La justice à l'heure du Covid-19. Jeudi, le ministère de la Justice a publié une ordonnance qui permettra aux procès d'assises de se dérouler en visioconférence, pour un accusé détenu qui ne serait pas en état de comparaître. Et ce, sans solliciter l'accord des intéressés, et seulement au stade des plaidoiries. Une solution sur mesure pour "sauver" le procès des attentats de janvier 2015, interrompu plusieurs semaines. L'ordonnance, sitôt publiée, a été appliquée : le procès doit reprendre lundi.
L'un des principaux accusés, toujours positif au nouveau coronavirus, suivra les audiences depuis sa prison. Il assistera aux plaidoiries des parties civiles, aux réquisitoires et aux plaidoiries de la défense, dont la sienne, en détention, jusqu'au verdict si besoin.
Une "déshumanisation"
Le président de la cour d'assises spéciale a informé les avocats jeudi soir, écœurés à l'instar de Me Safya Akorri, qui défend l'un des accusés. "Je ne souhaite à personne, même pas à mon pire ennemi de se retrouver à être jugé depuis un lieu de détention avec une caméra, en visio", dénonce-t-elle. "On entend extrêmement mal, cela coupe régulièrement.
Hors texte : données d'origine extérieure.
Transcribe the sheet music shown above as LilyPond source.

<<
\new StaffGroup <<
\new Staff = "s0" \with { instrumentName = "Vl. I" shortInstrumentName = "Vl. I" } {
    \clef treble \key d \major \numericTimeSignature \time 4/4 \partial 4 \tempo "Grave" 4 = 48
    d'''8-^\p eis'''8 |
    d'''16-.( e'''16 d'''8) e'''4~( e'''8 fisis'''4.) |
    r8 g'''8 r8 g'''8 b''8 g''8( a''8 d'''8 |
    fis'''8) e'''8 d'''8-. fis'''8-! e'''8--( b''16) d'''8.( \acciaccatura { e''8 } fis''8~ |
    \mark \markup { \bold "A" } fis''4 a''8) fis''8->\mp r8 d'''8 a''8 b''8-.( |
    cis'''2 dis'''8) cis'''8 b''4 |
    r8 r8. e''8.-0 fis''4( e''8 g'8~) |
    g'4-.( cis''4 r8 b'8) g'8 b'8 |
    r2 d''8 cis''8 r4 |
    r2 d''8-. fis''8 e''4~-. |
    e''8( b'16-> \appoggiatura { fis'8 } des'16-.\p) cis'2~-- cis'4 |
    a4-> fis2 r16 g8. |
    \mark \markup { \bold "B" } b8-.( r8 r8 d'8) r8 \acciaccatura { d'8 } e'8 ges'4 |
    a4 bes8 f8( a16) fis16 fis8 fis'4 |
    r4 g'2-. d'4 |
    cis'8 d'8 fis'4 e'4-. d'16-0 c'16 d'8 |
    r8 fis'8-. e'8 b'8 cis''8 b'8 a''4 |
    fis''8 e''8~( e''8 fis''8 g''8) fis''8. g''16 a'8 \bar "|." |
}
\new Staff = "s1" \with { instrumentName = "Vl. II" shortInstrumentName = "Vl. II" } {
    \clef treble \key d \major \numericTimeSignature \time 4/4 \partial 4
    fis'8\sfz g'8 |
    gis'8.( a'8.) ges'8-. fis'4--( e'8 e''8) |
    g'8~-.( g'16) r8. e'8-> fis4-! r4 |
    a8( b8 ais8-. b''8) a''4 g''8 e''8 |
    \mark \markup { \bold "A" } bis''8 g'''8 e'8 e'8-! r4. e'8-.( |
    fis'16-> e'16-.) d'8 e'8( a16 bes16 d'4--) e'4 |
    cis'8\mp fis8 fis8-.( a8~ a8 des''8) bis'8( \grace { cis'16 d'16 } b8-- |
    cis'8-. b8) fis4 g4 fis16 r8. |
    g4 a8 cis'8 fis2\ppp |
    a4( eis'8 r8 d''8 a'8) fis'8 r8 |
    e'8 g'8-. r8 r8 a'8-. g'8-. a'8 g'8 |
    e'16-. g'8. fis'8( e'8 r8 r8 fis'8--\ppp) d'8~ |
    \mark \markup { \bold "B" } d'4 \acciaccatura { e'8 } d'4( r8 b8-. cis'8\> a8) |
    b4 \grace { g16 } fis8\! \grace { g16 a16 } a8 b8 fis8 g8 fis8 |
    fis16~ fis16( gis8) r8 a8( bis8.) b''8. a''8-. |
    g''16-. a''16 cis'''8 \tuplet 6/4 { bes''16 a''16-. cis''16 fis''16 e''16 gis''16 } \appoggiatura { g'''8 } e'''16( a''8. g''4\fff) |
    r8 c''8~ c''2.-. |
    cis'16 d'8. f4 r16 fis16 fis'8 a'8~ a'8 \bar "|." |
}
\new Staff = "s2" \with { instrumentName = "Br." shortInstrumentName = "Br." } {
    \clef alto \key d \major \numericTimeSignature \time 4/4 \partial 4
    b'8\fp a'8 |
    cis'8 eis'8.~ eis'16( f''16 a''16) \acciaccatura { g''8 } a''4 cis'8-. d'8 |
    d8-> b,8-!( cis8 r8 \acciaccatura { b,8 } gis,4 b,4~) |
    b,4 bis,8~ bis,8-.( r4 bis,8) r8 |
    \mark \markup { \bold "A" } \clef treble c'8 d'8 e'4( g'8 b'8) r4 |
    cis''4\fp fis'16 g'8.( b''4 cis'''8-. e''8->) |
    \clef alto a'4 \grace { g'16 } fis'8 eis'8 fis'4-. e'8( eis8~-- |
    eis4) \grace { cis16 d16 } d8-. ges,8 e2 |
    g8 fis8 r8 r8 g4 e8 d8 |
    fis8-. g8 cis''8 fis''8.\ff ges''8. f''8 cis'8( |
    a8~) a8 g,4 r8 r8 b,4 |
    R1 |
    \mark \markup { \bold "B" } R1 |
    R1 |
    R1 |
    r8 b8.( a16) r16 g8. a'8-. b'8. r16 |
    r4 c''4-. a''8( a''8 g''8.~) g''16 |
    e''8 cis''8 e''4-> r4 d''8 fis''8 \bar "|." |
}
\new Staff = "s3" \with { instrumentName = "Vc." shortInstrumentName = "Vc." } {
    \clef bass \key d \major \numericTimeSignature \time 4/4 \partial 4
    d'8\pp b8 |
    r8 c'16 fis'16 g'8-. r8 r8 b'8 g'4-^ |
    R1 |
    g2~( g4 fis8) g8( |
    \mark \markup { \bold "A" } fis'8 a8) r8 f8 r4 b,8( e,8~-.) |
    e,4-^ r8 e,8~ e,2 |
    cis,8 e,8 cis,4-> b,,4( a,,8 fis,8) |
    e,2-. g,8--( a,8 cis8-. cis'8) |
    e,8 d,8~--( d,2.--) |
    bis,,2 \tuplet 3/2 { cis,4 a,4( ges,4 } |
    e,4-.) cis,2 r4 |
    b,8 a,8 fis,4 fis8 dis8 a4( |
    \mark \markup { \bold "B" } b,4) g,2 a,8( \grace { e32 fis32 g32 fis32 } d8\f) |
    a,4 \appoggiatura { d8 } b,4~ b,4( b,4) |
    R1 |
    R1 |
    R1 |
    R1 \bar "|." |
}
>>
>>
Découvrir le verdict à distance ce n'est pas normal, on ne devrait pas accepter ça."
"Je ne comprends pas que la justice n'ait pas conscience de la déshumanisation que cela implique", ajoute l'avocate. La Chancellerie fait valoir que cette disposition ne sera valable que jusqu'à la mi-mars, soit un mois après la fin de l'état d'urgence sanitaire. Déjà, certains s'inquiètent de voir ce régime d'exception perdurer dans d'autres circonstances.